丁初我,名祖荫(1871—1930),字芝孙,初我为其别号[3]。江苏常熟人。丁与徐念慈为同乡(徐所属昭文县,系清初从常熟析出)好友,徐1908年去世,丁为之撰《徐念慈先生行述》。1897年,二人受“新学潮流,输入内地”[4]之感染,在常熟创立中西学社。1903年,中国教育会常熟支部成立,又由二人主持其事。1904年10月,徐、丁等教育会会员在常熟组建竞化女学校,自任教员。同年秋,二人与曾朴(字孟朴)在上海创办小说林社,注册登记人署名“孟芝熙”,实即曾孟朴、丁芝孙与徐之化名“朱积熙”的合称[5]。与此同时,《女子世界》自1904年9月第9期起,改由刚刚成立的小说林社发行。可以想见,创立之初的小说林社需要资金投入,加之原先已有的各代派处拖欠报款问题严重,因此,《女子世界》从第10期开始出版延误。而1906年12月由丁祖荫发行、薛凤昌(公侠)编辑的《理学杂志》的创刊,则是《女子世界》在16、17期合刊后停办的直接原因,丁氏的兴趣显然已转向科学杂志。

根据内文及广告,目前可以推测出的《女子世界》刊期如下:

第10期甲辰年十一月至十二月(1904年12月—1905年1月);

第11期乙巳新年(1905年2月)后;

第12期乙巳年三月(1905年4月);

第15期乙巳年十月至十二月(1905年10月—1906年1月);

第16、17期合刊丙午新年(1906年1月)后。[6]

未列入的第二年第一、二期(即第13、14期)的印行时间,应该在1905年5—10月间。

第1期刊物尚在草创期,栏目设置不全。
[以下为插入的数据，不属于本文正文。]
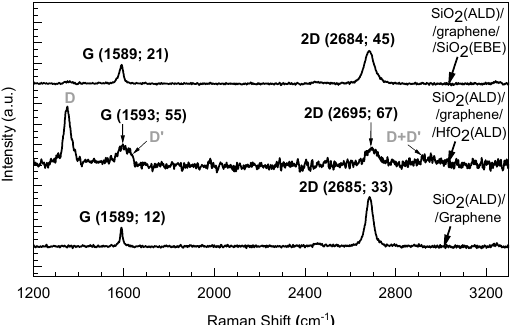
Figure 3. Typical Raman spectra of graphene-based stacked nanostructures. All spectra are normal- ized according to the G–band intensities. The positions and widths of the main bands (G and 2D) are indicated as labels in the spectra. The order of layers in stacked structures is also denoted by labels.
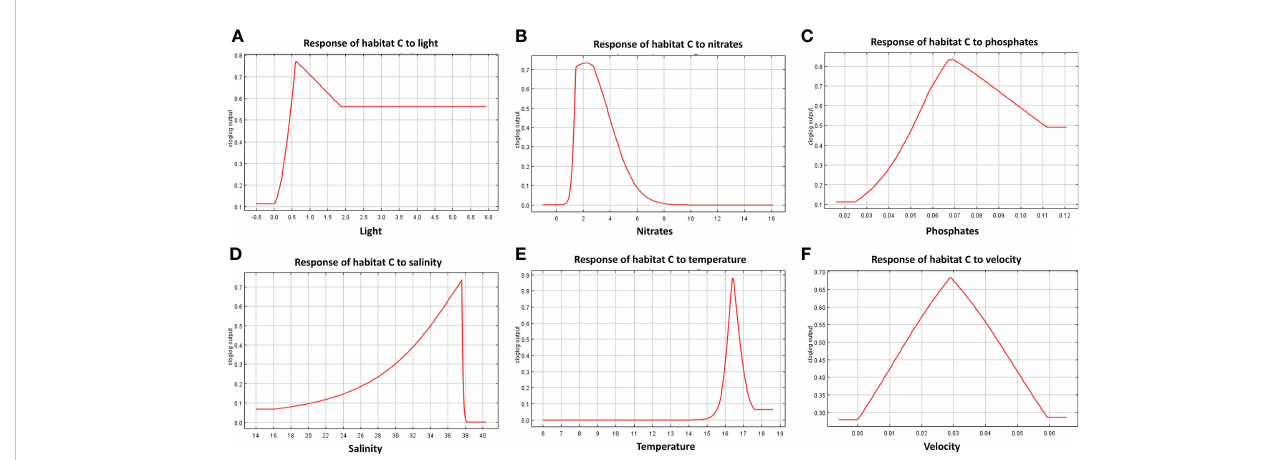
FIGURE 9 Response curves derived from MaxEnt reporting the relationship of predicted suitability of habitat C to environmental variables, with y-axis indicating the probability values and x-axis the concentration/intensity of the variables: (A) relationship between habitat C and light; (B) relationship between habitat C and nitrate concentration; (C) relationship between habitat C and phosphate; (D) relationship between habitat C and salinity; (E) relationship between habitat C and temperature; (F) relationship between habitat C and current velocity.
到第2期,《女子世界》的面目已大为改观,原有的图画、社说(后改称“论说”)、演坛、传记(后改称“史传”)、译林、谈薮、小说、女学文丛诸栏目不变,又新增了“专件”栏,“文苑”(后改称“文艺”)中则于“学校唱歌”之外,增加了“因花集”(后又增“攻玉集”), “记事”在“内国”之后,也添加了“外国”。以后各期基本沿袭这一体例,只是“译林”一栏完全分化。起因是在第4期封底广告所宣布的“本志下期大改良”,编辑因检讨“前四期趋重文学,尚少实业”,故决定从第5期开始,“加入科学(自然科学之有裨女子智识学业者)、卫生(注重家庭及育儿保产之方法)、实业(述刺绣、裁缝、手工诸项之裨益生计者)三科”,而且,“立说务求浅易,裨阅者人人能晓解,人人能实行”,目的是“为女子独立自营之绍介”。[7]“译林”的内容便由或编或译的上述三栏以及新增的“教育”栏所取代。以后虽仍有微小调整,却无碍于以杂志为女子教育补充教材的基本定位。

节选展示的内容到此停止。